+++ Document segment

2007-02-15 07:25:14 · 20 answers · asked by good question 2 in Pregnancy & Parenting Parenting

20 answers

Tell him that if he doesn't start to keep his room looking halfway decent, that you will have to charge him room rent in addition to his share of the bills, and then he can live like a pig if he wants to since he's paying for the space.

It's your house and he is an adult, afterall, so I don't think that would be out of the question. Paying a small portion of bills and room rent is cheaper than an apartment any day.

2007-02-15 07:29:34 · answer #1 · answered by Anonymous · 1 1

I know that it is your house but at the same time if he is contributing then he deserves some freedom, like not cleaning his room if he doesn't want to. YOU shouldn't clean it or anything but I don't think it's fair to make him clean it either. If there are dishes in there and stuff, tell him he'll have to clean those plates and eat dinner on them, etc. but don't set it up in a way that would cause a major fight. I think treating him like a little kid would be a horrible idea. If he has always been good then reward him a little! Most teenage guys don't clean their room, be grateful he's not doing something worse, pick your fights- and try to do something less directly related to cleaning his room like the plate thing or something like that.

2007-02-15 15:34:36 · answer #2 · answered by Amanda 4 · 1 0

Is it just his room that he leaves in a mess? Does he do his share of housework out in the "living" areas of the home? In my opinion a bedroom is "personal space," and considering he is doing his share with paying the household bills, then allow him to have his space how he likes it. Eventually he will clean it up on his own. Besides, it's his room, if he wants to live like a pig, so be it....it's not like you spend your time in there just tell him to keep the door closed. But if he leaves a 'trail' around the whole house....tell him to shape up or ship out! That is when he is invading everyone's space with his mess....and that's not acceptable!!

2007-02-15 16:17:20 · answer #3 · answered by Cblack22 3 · 2 0

One thing that worked for me was that I "lost" something. My room was always a mess, and I always put it off, until one day I couldn't find a very important paper I had done for school (I was in High School, way back when). I turned my room upside down, was not able to find it, and then got a sarcastic remark from my mom telling me that none of that would have happened if I was organized. I begged for her help, and *poof* she found my paper. I became a lot more organized after that, because I took that as a lesson.

A couple of years later I figured my mom sneaked into my room, and hid the paper to prove her point. She fessed up to it, but I thank her instead.

2007-02-15 15:36:35 · answer #4 · answered by rafa922 2 · 2 1

As long as he is paying part of the bills, the room is his. He owns it. It is no longer yours to ensure it is clean. I think it is one of those situations where if you don't like what you see, close the door.

2007-02-15 16:57:19 · answer #5 · answered by bpbjess 5 · 0 0

this is my theory, take it or leave it, but if i were paying a share of household bills in my parent's house (i have been out of my parent's house for 4 1/2 years now. im 22) but i think i would have felt like, if i were paying part of the house ('my' room) would me 'mine' to do what i please. and im sure if that were the case for me, i probably would have used this argument with my parents. and on the one hand (maybe its just me) there is some logic to that theory. but it is still YOUR HOUSE and he wouldnt be living in it if it werent for you.

++++++
+++ Supplied information

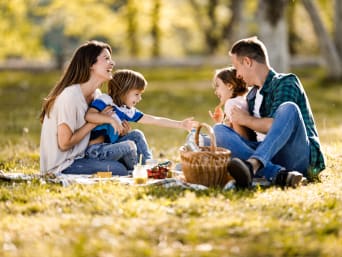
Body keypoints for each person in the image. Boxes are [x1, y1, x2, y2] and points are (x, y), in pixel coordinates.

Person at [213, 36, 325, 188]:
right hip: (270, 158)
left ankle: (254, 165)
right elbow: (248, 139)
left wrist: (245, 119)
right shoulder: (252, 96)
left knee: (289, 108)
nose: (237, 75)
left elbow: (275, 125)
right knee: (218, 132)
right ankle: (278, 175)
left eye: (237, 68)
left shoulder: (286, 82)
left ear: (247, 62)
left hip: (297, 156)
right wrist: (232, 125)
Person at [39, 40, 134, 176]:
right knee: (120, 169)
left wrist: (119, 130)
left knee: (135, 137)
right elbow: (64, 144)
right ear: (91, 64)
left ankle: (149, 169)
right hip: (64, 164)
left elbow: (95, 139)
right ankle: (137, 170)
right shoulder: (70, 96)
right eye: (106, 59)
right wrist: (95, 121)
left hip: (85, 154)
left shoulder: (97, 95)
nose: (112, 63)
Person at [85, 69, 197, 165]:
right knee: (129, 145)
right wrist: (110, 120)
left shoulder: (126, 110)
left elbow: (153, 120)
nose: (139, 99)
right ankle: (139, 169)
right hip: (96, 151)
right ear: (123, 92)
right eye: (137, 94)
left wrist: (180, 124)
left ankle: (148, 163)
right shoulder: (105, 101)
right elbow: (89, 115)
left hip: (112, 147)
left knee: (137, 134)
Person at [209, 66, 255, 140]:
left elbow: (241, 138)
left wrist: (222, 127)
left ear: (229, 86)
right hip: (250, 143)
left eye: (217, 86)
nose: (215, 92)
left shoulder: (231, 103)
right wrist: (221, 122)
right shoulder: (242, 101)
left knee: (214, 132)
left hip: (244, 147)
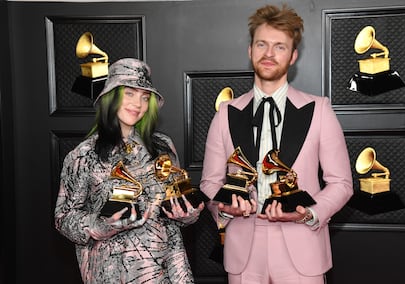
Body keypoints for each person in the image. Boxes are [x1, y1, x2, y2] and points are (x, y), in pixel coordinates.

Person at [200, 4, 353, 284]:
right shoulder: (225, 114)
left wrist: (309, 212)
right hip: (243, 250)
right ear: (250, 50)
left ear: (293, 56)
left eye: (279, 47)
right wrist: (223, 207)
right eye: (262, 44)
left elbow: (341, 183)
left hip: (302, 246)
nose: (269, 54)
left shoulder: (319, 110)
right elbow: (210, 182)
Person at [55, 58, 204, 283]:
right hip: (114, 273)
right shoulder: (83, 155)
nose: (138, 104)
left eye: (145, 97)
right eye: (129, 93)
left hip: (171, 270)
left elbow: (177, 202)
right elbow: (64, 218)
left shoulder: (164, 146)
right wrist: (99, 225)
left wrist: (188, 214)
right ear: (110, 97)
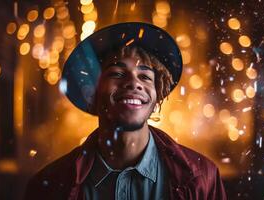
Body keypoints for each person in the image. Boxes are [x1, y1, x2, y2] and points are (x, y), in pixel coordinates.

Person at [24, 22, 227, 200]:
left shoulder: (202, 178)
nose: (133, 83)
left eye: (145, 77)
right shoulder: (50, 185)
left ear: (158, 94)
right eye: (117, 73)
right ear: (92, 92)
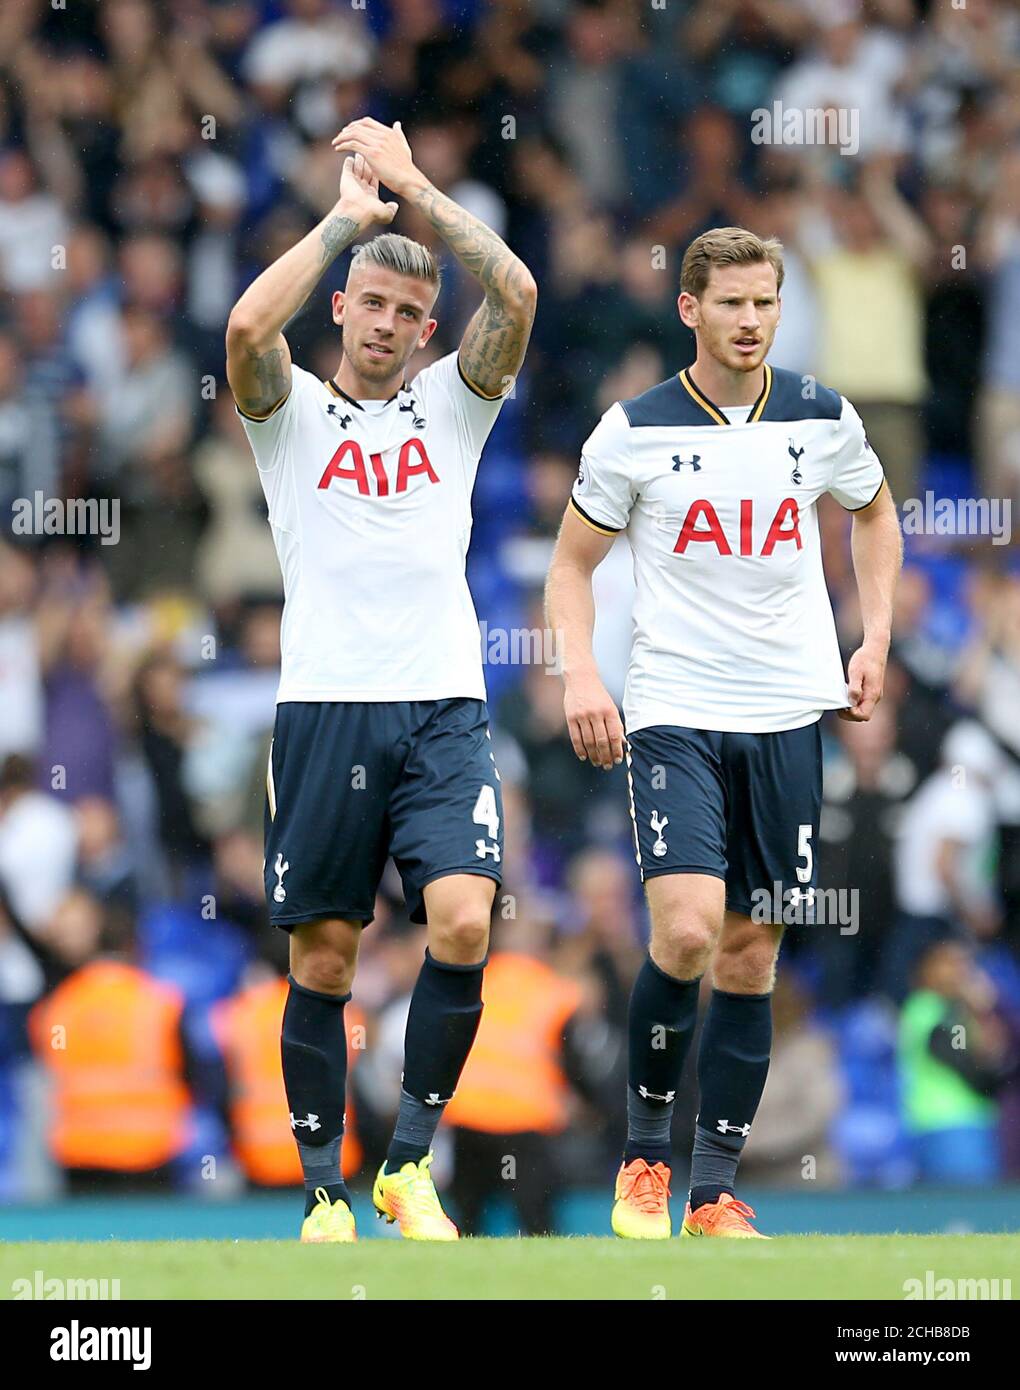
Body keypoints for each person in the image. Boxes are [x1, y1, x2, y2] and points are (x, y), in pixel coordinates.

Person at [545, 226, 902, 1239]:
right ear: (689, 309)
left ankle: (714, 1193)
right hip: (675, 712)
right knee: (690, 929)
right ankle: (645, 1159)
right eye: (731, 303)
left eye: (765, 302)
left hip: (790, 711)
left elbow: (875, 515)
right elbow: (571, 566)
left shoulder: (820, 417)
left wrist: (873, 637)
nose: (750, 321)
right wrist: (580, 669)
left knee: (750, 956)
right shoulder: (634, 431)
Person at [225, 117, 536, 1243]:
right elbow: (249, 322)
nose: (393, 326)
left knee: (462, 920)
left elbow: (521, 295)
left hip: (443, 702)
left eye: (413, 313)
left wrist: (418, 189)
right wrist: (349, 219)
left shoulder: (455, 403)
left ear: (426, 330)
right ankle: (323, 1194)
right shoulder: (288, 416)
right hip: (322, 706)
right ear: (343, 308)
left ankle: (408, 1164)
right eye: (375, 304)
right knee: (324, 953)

++++++
+++ Supplied information

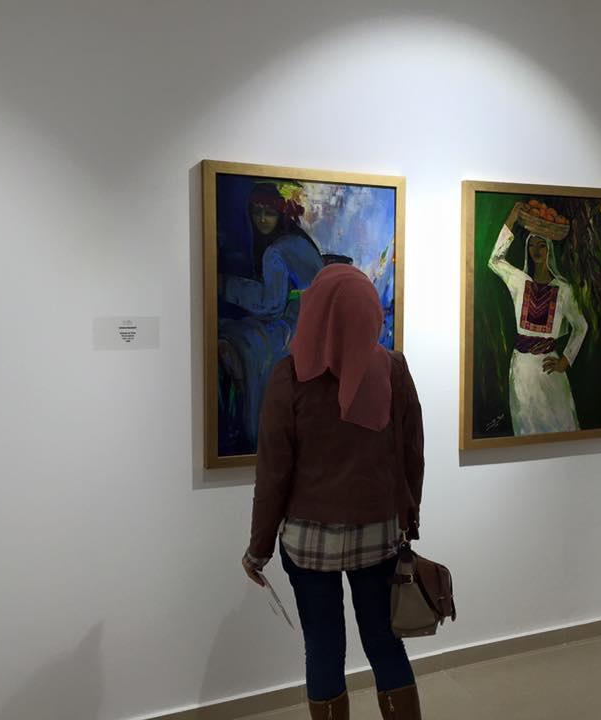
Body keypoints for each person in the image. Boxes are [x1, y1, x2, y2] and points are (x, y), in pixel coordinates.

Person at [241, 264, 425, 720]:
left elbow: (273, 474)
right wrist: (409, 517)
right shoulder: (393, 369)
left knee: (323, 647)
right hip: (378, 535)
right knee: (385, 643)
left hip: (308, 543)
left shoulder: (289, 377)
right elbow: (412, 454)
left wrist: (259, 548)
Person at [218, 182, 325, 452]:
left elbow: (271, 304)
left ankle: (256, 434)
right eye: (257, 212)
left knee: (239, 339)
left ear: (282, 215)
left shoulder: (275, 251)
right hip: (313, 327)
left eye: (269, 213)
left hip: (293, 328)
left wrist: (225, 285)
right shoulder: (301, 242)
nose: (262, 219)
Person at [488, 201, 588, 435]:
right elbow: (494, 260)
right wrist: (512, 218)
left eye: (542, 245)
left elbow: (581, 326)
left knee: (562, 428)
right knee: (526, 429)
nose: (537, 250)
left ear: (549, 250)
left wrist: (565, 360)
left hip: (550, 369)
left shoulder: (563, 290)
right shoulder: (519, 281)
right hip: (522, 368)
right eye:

++++++

## What you should do
In the messy-room thread:
(a) What did the writer who "lost" something fail to find?
(b) What should the son be told if he leaves a 'trail' around the whole house?
(c) What age does the writer of the last answer give?
Answer using only the messy-room thread.

## Response to this task
(a) A very important paper the writer had done for school.
(b) To shape up or ship out.
(c) 22.